The students in the video include:
Victoria Arsenicos – Violin
Alexander Diaz – Viola
Antia-Mae Kahan – Cello
Asher Kalfus – Cello
Emilee Kitmahawong – Violin
Rachel Lim – Violin
Rohan Luthra – Viola
Benedikt Winzer – Violin
Students in Mannes Prep chamber ensembles work closely together in small groups, under the supervision of a faculty member. This group’s chamber coach was Eileen Buck. Each semester, the Chamber Music program culminates with a student performance called the Chamber Bash. These performances are typically open to the public, but this year forced the students to come up with a more creative solution.
“It was a lot of time spent but since we were stuck inside all day I had spare time to use,” said Winzer, who estimated that it took eight hours to make the video.
“First, I had to make a metronome click track because the tempo changes slightly throughout the movement and that needed to be coordinated between the players. Next, I needed to record my part to the metronome in order for the other members to have an easier time playing, because it is really hard to play a part with absolutely no context in your ears. After the members recorded their videos, I had to coordinate the audio, which took a bit of editing since at certain points players weren’t perfectly in time. After the soundtrack was finalized, I coordinated the videos to each part in the sound track and then it was done!”
“Of course, a video will never be as good as the real thing, but we wanted to make the best out of the situation, especially since I had experience with audio and video software,” he said.

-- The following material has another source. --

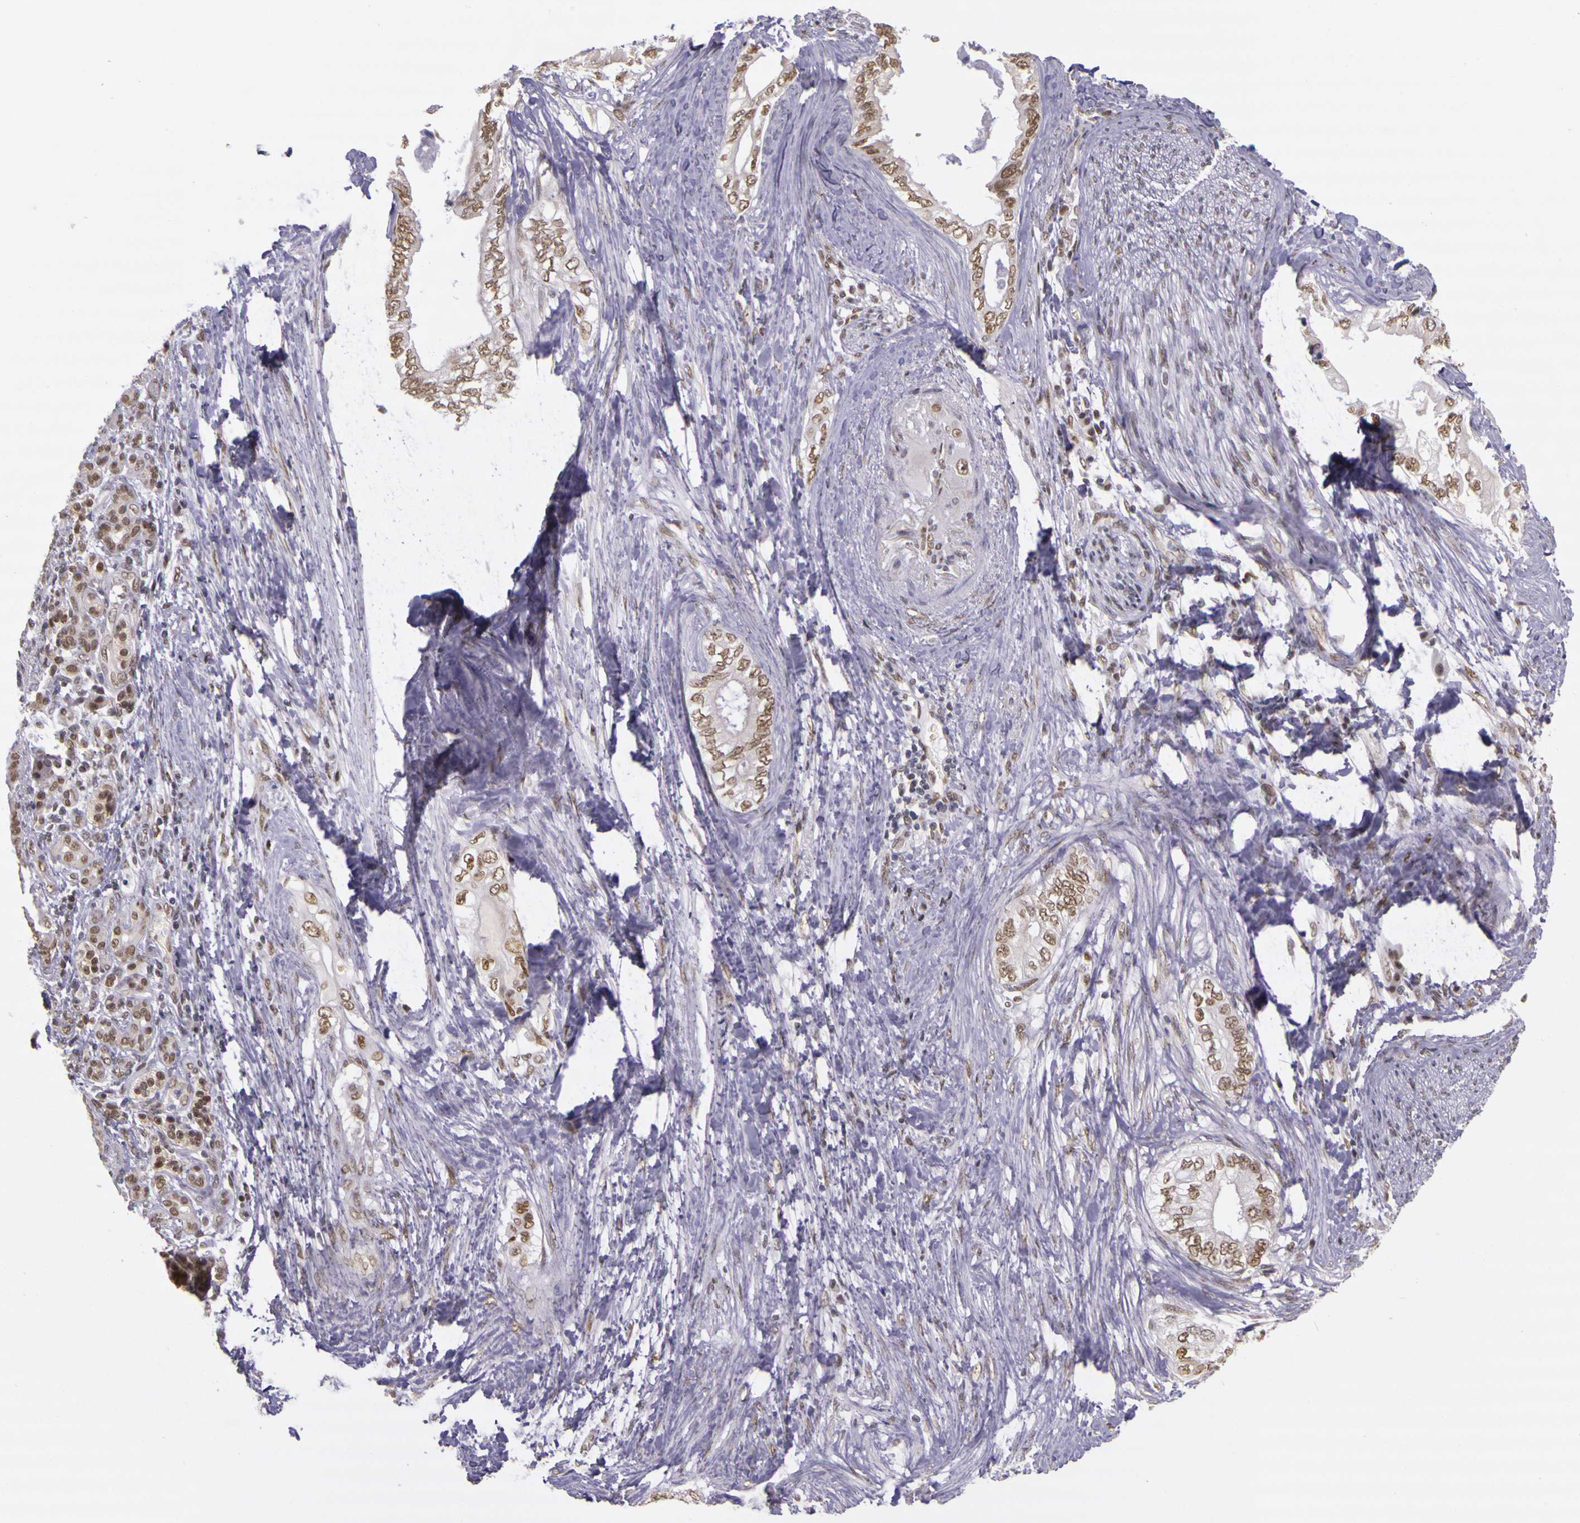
{"staining": {"intensity": "moderate", "quantity": ">75%", "location": "nuclear"}, "tissue": "pancreatic cancer", "cell_type": "Tumor cells", "image_type": "cancer", "snomed": [{"axis": "morphology", "description": "Adenocarcinoma, NOS"}, {"axis": "topography", "description": "Pancreas"}], "caption": "Tumor cells display medium levels of moderate nuclear positivity in about >75% of cells in adenocarcinoma (pancreatic).", "gene": "WDR13", "patient": {"sex": "female", "age": 66}}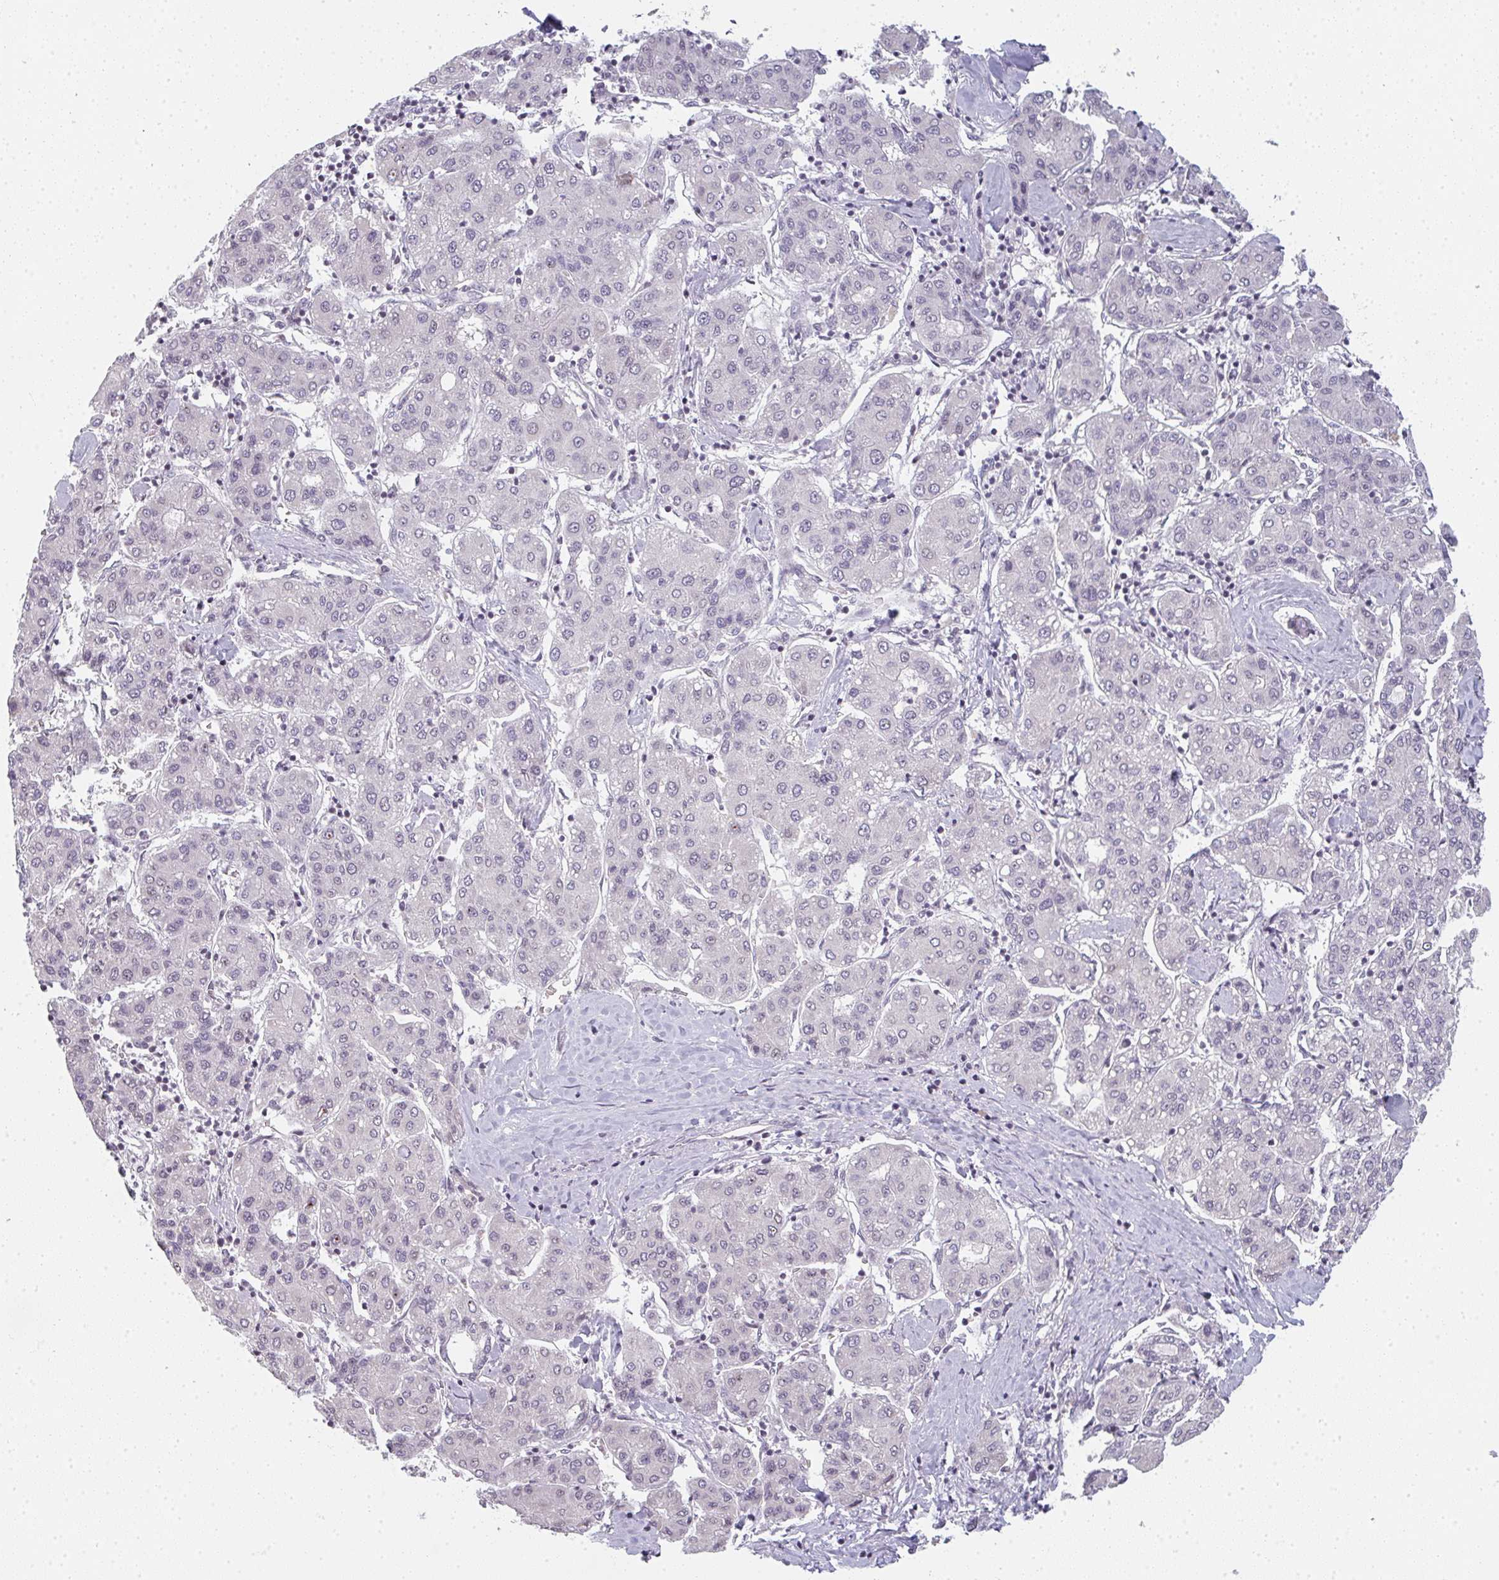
{"staining": {"intensity": "negative", "quantity": "none", "location": "none"}, "tissue": "liver cancer", "cell_type": "Tumor cells", "image_type": "cancer", "snomed": [{"axis": "morphology", "description": "Carcinoma, Hepatocellular, NOS"}, {"axis": "topography", "description": "Liver"}], "caption": "DAB (3,3'-diaminobenzidine) immunohistochemical staining of liver hepatocellular carcinoma displays no significant expression in tumor cells.", "gene": "RBBP6", "patient": {"sex": "male", "age": 65}}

Winzer reflected on some of his most memorable moments at Mannes, which included his performance with the Mannes Prep Philharmonic as a concerto competition winner.
“It was the first time I performed with an orchestra and an unforgettable experience,” he said, adding that the musicians he met at Mannes made it a unique place.
“The faculty and students are all so collaborative! I really like the feeling that everyone is there to create beautiful music and not to beat each other out in the next competition. That’s what I think music is all about and that’s why Mannes was the right place for me.”